Stuxnet unleashes malware warfare
Let me tell you about a new form of warfare. Electronic computers have been around since the end of Second World War. Computer viruses have been around since 1971.
In 2009, somebody (and we still don't know who they are) unleashed a very cunning computer virus. It was called Stuxnet, and it successfully attacked nuclear facilities in Iran.
A computer virus is a computer program that, like a biological virus, makes copies of itself and spreads itself from one computer to the next. It can spread via the global internet, a local network, or even a USB memory stick.
Today, the term 'computer virus' is a fairly vague term, so let's use the word malware, where 'mal' means bad.
Malware may or may not be able to reproduce. Malware includes computer viruses, computer worms, spyware, adware and Trojan horses.
A Trojan horse is a program that seems harmless, but has a hidden and evil function. For example, it might use your internet connection and your computer to send out millions of spam emails, while you are peacefully sleeping in your bed.
Other malware might include a program that records all the keystrokes that your fingers do on the keyboard and, whenever you do any online banking, it sends the keystrokes off to someone wicked.
One amazing thing about Stuxnet, and even today we don't know who wrote it, is that it used what is called a 'zero-day vulnerability'. (A vulnerability is a security flaw in your software that will let an outsider in.)
What makes it a zero-day vulnerability is that neither the software manufacturer, nor the anti-virus makers, know that this security flaw exists. Only the person who found it knows about it.
So zero-day vulnerabilities are very powerful.

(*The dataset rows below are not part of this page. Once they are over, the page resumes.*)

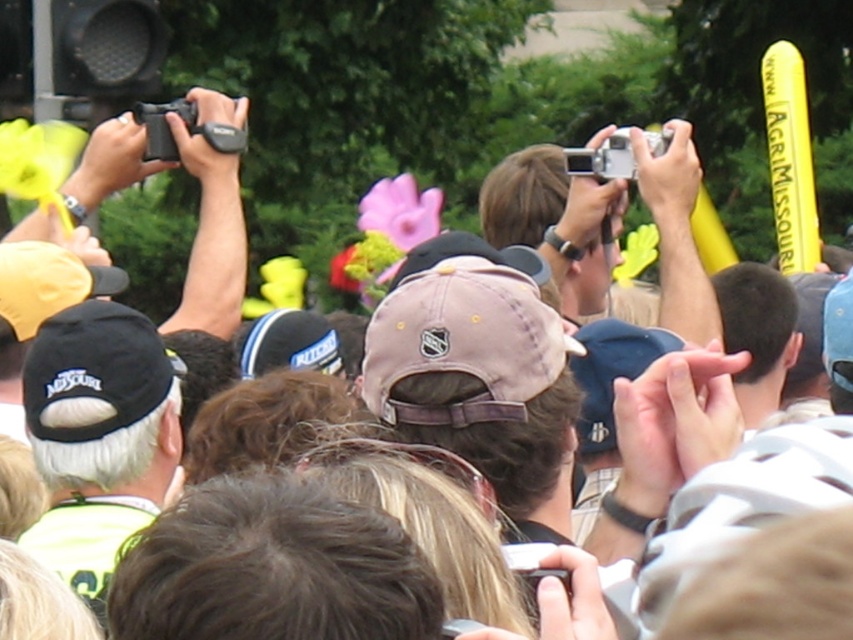
Is light brown fabric baseball cap at center taller than black fabric cap at left?

No.

Which is in front, point (514, 298) or point (77, 456)?

Point (514, 298) is in front.

At what (x,y) coordinates should I click in order to perform the action: click on light brown fabric baseball cap at center. Please return your answer as a coordinate pair (x, y). Looking at the image, I should click on (479, 380).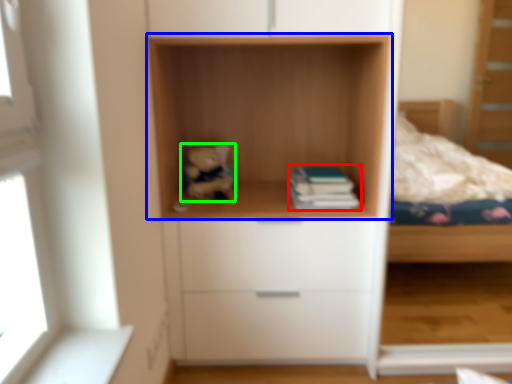
Question: Estimate the real-world distances between objects in this image. Which object is closer to paperback book (highlighted by a red box), shelf (highlighted by a blue box) or toy (highlighted by a green box)?

Choices:
 (A) shelf
 (B) toy

Answer: (A)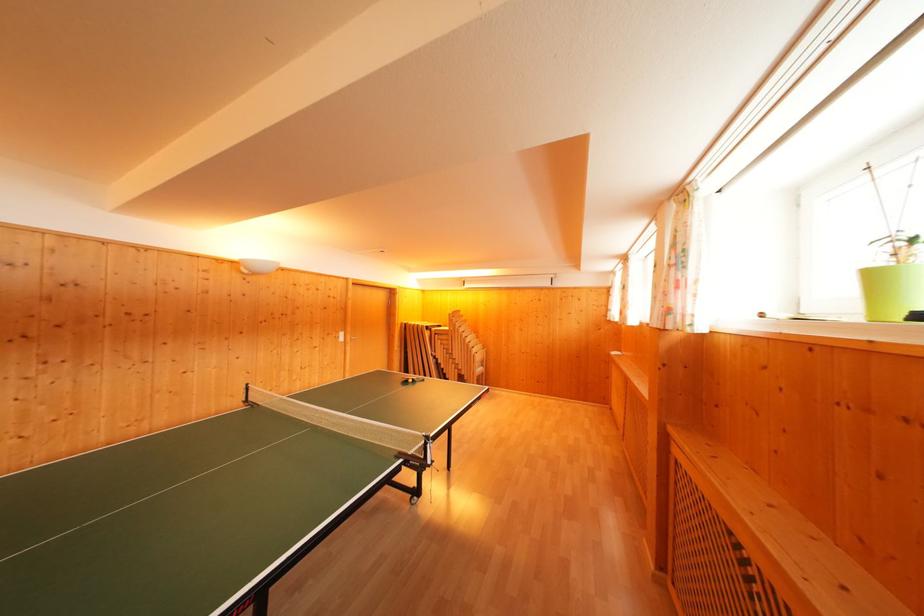
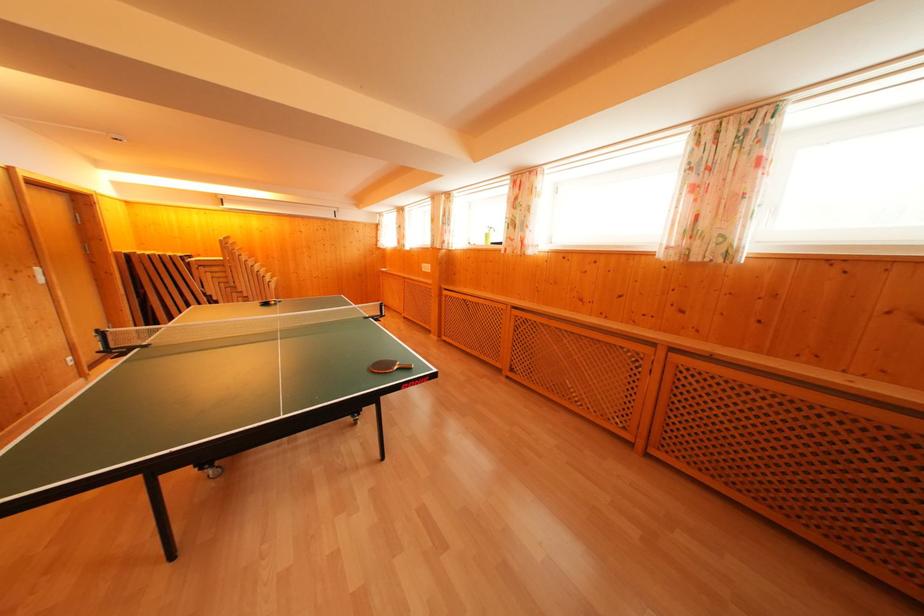
Where in the second image is the point corresponding to pixel 439 362 from the first image?

(210, 300)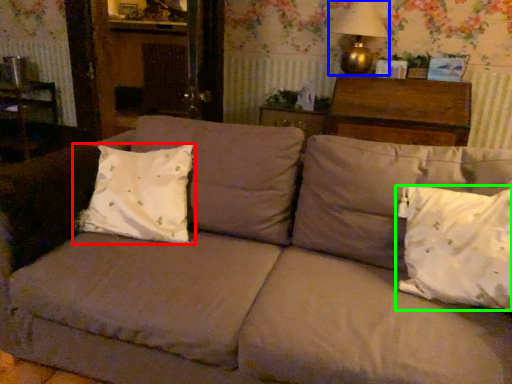
Question: Which is farther away from pillow (highlighted by a red box)? table lamp (highlighted by a blue box) or pillow (highlighted by a green box)?

Choices:
 (A) table lamp
 (B) pillow

Answer: (A)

Even if you have all your recommended patches and updates installed, even if you have disabled the auto-run facility, even if you are operating in a restricted low-level user account and not a high-level administrator account, and even if you have specifically disabled the execution of any programs from a USB memory stick, if you are hit by a zero-day vulnerability in some computer malware, your machine will get infected.

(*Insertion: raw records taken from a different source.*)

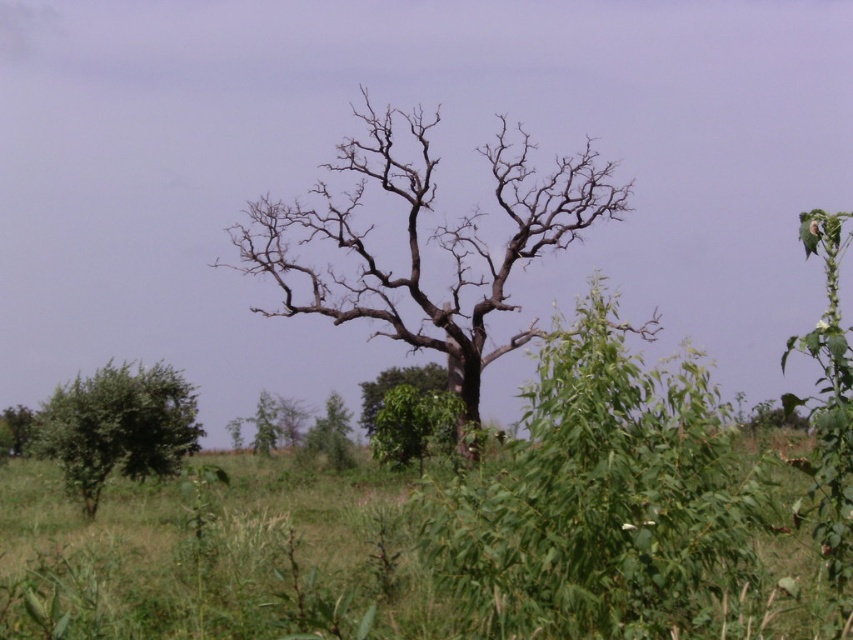
Between brown/dry wood tree at center and green leafy tree at center, which one has more height?

brown/dry wood tree at center

Which is more to the right, brown/dry wood tree at center or green leafy tree at center?

From the viewer's perspective, brown/dry wood tree at center appears more on the right side.

Which is behind, point (341, 276) or point (434, 384)?

The point (434, 384) is more distant.

I want to click on brown/dry wood tree at center, so [428, 241].

Is green leafy shrub at lower left to the left of green leafy tree at center from the viewer's perspective?

Indeed, green leafy shrub at lower left is positioned on the left side of green leafy tree at center.

What do you see at coordinates (119, 426) in the screenshot? The height and width of the screenshot is (640, 853). I see `green leafy shrub at lower left` at bounding box center [119, 426].

Is point (164, 433) in front of point (416, 374)?

Yes, point (164, 433) is closer to viewer.

Locate an element on the screen. Image resolution: width=853 pixels, height=640 pixels. green leafy shrub at lower left is located at coordinates (119, 426).

How distant is brown/dry wood tree at center from green leafy shrub at lower left?

A distance of 17.14 meters exists between brown/dry wood tree at center and green leafy shrub at lower left.

Is point (387, 120) farther from camera compared to point (136, 461)?

That is True.

Between point (529, 256) and point (109, 413), which one is positioned behind?

Positioned behind is point (529, 256).

Find the location of a particular element. This screenshot has width=853, height=640. brown/dry wood tree at center is located at coordinates (428, 241).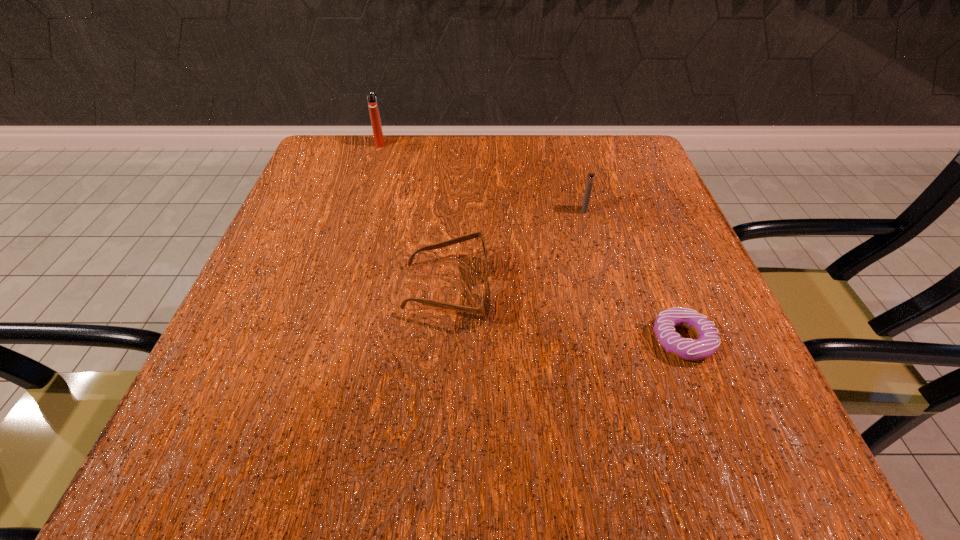
This screenshot has height=540, width=960. What are the coordinates of `vacant space located on the frames of the sunglasses` in the screenshot? It's located at (642, 289).

Locate an element on the screen. vacant region located on the left of the shortest object is located at coordinates (554, 340).

What are the coordinates of `object at the far edge` in the screenshot? It's located at (372, 101).

Locate an element on the screen. The image size is (960, 540). object at the left edge is located at coordinates (372, 101).

Where is `igniter present at the right edge`? The height and width of the screenshot is (540, 960). igniter present at the right edge is located at coordinates (590, 178).

At what (x,y) coordinates should I click in order to perform the action: click on doughnut situated at the right edge. Please return your answer as a coordinate pair (x, y). The height and width of the screenshot is (540, 960). Looking at the image, I should click on (708, 341).

The image size is (960, 540). Find the location of `object that is at the far left corner`. object that is at the far left corner is located at coordinates (372, 101).

In the image, there is a desktop. Identify the location of blank space at the far edge. The image size is (960, 540). (563, 140).

In the image, there is a desktop. Where is `vacant area at the near edge`? The height and width of the screenshot is (540, 960). vacant area at the near edge is located at coordinates (444, 419).

At what (x,y) coordinates should I click in order to perform the action: click on free point at the left edge. Please return your answer as a coordinate pair (x, y). This screenshot has height=540, width=960. Looking at the image, I should click on (255, 313).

Zero-day vulnerabilities are very powerful, but they are also very rare.
Every year, about 12 million pieces of new malware are released by the forces of darkness. And each year, fewer than twelve of them are zero-day vulnerabilities.
So if a zero-day vulnerability turns up, it can sell on the black market for $100,000.
It's very rare for a piece of computer malware to use even a single zero-day vulnerability.
But Stuxnet had four zero-day vulnerabilities incorporated into it! That is absolutely unprecedented. Whoever made Stuxnet wanted to be darn sure that it would hit its target.
To be even more sure, Stuxnet also used a digital certificate. A Digital Certificate is kind of like a passport. It proves who you are.
In a computer program, it's an encrypted string of bits that prove that the program is legitimate. So when you download an updated version of a program, or an updated driver for a printer, it comes with this digital certificate.
Before Stuxnet, forged or bogus digital certificates had been used. They're a bit like an underage person using a fake ID to get into a bar.
But Stuxnet was the first computer malware to use a genuine, but stolen, digital certificate. So any computer would see this genuine digital certificate and accept that the accompanying program was genuine.
In fact, just to be extra sure, Stuxnet used not just one genuine stolen digital certificate, but two of them!
They were stolen from two companies, RealTek and JMicron, that have their headquarters in the same Hsinchu Science Park in Taiwan.
The Stuxnet malware is huge: 500 kilobytes rather than the usual 10–15 kilobytes. This 500 kilobytes is not wasted on a big image or picture, nor in loose and inefficient coding.
No! Instead, Stuxware is a very dense and efficiently coded ensemble of data and commands. It's all neatly compartmentalised to allow easy updates and modifications, as the target, the Iranian nuclear program, tried to eradicate Stuxnet.
The Iranian nuclear program had, what they call in the trade, an 'air gap'. None of the internal computers in the nuclear program were connected to the internet.